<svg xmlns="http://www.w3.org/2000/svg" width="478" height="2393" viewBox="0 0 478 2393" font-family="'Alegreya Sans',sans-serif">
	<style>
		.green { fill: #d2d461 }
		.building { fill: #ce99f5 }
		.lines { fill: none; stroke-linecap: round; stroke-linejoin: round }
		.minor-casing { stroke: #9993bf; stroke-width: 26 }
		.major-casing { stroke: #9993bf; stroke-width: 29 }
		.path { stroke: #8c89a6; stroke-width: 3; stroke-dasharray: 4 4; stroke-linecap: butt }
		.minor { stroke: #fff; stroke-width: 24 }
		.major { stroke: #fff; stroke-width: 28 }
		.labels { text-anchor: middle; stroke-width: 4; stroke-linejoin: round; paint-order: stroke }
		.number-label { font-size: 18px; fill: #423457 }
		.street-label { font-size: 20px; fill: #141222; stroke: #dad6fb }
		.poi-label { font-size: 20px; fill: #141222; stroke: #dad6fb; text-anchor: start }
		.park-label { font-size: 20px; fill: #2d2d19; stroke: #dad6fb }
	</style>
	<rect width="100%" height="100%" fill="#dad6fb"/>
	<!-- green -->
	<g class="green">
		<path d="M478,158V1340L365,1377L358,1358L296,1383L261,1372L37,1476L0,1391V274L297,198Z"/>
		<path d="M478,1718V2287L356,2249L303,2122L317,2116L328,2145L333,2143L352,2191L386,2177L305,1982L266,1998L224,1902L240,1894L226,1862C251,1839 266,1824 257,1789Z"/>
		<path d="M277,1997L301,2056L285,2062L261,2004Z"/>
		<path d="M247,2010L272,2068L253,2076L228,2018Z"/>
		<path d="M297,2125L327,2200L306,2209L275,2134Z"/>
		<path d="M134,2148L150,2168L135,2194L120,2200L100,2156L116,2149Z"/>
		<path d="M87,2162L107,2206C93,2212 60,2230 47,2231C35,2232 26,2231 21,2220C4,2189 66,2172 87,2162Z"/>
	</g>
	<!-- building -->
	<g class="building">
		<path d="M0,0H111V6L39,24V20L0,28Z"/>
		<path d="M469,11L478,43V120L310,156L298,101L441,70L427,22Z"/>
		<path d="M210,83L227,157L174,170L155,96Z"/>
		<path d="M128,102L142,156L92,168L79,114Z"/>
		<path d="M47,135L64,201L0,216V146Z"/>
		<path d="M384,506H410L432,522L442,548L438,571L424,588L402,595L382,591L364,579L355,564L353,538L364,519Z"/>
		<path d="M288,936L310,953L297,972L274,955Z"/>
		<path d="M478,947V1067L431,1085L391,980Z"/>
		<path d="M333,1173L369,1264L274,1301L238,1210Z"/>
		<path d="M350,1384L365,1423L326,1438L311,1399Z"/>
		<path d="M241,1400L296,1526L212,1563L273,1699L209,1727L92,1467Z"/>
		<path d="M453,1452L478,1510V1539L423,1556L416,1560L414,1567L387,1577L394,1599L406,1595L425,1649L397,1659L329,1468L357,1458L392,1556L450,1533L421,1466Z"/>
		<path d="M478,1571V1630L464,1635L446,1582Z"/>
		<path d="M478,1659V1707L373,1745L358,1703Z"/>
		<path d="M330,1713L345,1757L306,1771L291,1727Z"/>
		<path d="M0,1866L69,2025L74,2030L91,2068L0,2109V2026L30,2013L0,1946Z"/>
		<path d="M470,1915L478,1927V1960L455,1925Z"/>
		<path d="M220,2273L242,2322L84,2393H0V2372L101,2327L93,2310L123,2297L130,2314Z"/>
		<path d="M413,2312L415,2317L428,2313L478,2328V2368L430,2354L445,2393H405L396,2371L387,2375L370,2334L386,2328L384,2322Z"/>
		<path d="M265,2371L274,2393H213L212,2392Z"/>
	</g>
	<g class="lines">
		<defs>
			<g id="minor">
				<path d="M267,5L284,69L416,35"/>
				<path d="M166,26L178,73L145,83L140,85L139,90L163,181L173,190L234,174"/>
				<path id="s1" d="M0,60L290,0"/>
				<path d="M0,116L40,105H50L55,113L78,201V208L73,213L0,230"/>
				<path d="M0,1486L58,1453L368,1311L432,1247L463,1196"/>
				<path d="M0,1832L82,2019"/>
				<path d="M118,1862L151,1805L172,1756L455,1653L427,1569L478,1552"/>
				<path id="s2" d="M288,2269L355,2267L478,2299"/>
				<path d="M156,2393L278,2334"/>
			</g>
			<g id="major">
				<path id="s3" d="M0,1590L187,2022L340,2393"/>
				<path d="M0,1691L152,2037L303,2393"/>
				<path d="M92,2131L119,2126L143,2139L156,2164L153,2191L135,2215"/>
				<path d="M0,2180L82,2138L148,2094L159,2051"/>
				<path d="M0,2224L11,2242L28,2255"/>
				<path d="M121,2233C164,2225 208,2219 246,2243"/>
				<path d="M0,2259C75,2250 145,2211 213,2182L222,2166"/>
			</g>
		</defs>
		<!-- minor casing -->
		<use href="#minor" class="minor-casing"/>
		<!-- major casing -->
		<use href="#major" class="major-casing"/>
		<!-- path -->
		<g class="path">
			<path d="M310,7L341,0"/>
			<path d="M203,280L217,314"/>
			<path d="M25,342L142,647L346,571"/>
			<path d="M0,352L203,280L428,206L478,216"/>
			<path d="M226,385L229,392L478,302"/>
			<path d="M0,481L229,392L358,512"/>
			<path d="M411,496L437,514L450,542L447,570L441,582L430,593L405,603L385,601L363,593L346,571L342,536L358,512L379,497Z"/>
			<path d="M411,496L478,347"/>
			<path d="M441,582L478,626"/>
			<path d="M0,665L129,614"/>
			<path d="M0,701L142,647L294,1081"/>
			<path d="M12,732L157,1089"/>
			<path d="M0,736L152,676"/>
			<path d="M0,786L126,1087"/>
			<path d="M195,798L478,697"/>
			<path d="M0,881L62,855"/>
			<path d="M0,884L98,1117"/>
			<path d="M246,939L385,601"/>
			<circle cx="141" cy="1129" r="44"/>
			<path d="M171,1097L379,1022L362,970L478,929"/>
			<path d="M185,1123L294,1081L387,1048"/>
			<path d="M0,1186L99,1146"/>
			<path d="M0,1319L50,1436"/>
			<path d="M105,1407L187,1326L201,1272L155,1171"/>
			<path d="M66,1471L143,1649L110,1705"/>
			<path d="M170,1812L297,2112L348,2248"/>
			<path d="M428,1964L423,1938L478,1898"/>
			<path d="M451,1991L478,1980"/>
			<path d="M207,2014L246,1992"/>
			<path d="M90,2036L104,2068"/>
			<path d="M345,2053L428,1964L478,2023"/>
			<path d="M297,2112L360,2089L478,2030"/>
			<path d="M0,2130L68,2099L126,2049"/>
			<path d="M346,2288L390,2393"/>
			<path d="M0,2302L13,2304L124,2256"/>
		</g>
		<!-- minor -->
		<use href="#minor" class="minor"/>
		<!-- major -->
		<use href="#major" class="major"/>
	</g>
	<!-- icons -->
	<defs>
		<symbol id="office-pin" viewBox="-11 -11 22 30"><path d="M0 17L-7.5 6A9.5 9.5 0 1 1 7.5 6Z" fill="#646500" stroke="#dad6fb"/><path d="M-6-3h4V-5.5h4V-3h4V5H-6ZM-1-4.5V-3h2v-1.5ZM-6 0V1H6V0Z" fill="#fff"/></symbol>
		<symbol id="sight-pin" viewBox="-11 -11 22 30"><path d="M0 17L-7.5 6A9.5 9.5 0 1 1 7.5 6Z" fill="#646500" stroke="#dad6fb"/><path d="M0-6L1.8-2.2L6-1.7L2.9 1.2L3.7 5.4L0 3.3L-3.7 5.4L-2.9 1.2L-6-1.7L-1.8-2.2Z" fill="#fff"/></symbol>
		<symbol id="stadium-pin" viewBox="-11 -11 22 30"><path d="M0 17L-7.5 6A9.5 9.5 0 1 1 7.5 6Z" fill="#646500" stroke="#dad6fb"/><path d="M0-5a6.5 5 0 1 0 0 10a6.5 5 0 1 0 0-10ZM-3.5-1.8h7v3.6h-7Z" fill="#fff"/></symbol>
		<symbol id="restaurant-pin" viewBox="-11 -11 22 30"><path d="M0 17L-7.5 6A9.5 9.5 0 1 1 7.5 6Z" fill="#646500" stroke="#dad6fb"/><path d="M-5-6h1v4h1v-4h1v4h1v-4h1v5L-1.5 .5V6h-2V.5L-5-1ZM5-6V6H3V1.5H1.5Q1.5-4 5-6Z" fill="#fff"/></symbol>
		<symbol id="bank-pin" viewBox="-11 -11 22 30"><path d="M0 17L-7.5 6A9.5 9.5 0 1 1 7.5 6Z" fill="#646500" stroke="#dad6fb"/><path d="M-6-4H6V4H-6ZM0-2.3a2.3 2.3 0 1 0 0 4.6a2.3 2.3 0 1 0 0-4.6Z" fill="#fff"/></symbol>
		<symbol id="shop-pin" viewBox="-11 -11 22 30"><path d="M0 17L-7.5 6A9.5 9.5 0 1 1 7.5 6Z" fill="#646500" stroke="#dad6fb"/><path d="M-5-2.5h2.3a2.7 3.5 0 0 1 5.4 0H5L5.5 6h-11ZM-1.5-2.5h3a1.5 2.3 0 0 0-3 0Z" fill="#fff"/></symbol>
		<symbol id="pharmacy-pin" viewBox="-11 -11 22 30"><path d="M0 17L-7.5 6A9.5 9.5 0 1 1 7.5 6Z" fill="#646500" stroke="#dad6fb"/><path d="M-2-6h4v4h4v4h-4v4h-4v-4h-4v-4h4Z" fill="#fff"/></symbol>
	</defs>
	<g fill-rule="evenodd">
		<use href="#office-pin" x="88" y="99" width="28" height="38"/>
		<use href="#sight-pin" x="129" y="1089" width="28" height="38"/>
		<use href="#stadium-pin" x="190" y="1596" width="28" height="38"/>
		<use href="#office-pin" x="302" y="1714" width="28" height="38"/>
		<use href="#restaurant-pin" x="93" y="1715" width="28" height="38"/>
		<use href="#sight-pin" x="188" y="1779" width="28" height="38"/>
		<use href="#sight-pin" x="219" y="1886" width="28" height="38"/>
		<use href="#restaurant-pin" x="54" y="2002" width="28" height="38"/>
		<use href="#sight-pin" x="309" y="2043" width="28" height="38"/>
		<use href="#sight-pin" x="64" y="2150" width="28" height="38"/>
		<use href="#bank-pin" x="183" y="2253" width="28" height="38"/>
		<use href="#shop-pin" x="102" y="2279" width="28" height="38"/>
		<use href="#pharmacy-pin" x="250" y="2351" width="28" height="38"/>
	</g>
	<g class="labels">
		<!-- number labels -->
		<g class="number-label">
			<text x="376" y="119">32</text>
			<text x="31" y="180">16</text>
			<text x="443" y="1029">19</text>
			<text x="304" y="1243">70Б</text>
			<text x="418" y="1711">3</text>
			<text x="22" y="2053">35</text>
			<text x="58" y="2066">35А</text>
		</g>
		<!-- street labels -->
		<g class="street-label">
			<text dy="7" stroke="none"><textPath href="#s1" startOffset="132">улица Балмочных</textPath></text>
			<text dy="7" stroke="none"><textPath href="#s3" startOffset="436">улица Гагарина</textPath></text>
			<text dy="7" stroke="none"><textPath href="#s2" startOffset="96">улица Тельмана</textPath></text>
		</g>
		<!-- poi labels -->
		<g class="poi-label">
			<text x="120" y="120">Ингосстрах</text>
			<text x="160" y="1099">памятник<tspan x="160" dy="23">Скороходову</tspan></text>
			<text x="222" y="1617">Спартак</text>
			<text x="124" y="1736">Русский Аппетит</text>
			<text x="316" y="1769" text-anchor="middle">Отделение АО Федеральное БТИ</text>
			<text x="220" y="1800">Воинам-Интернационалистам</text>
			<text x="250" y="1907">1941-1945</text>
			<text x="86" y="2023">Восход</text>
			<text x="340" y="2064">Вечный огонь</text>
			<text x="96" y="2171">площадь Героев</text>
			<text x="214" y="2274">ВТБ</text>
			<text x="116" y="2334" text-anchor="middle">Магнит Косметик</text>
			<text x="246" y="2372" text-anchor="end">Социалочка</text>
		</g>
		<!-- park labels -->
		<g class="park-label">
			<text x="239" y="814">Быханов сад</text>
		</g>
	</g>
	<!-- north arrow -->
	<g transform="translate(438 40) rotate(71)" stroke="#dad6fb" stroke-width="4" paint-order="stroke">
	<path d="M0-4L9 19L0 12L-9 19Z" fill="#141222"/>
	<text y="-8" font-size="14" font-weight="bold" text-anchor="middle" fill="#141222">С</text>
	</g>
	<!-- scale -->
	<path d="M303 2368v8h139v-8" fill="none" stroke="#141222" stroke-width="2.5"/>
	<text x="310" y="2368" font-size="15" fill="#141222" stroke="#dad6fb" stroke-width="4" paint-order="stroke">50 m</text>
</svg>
§
Assigned task:
Filter the listing for the word "linejoin" and copy every line that holds it.

Solution to this problem:
		.lines { fill: none; stroke-linecap: round; stroke-linejoin: round }
		.labels { text-anchor: middle; stroke-width: 4; stroke-linejoin: round; paint-order: stroke }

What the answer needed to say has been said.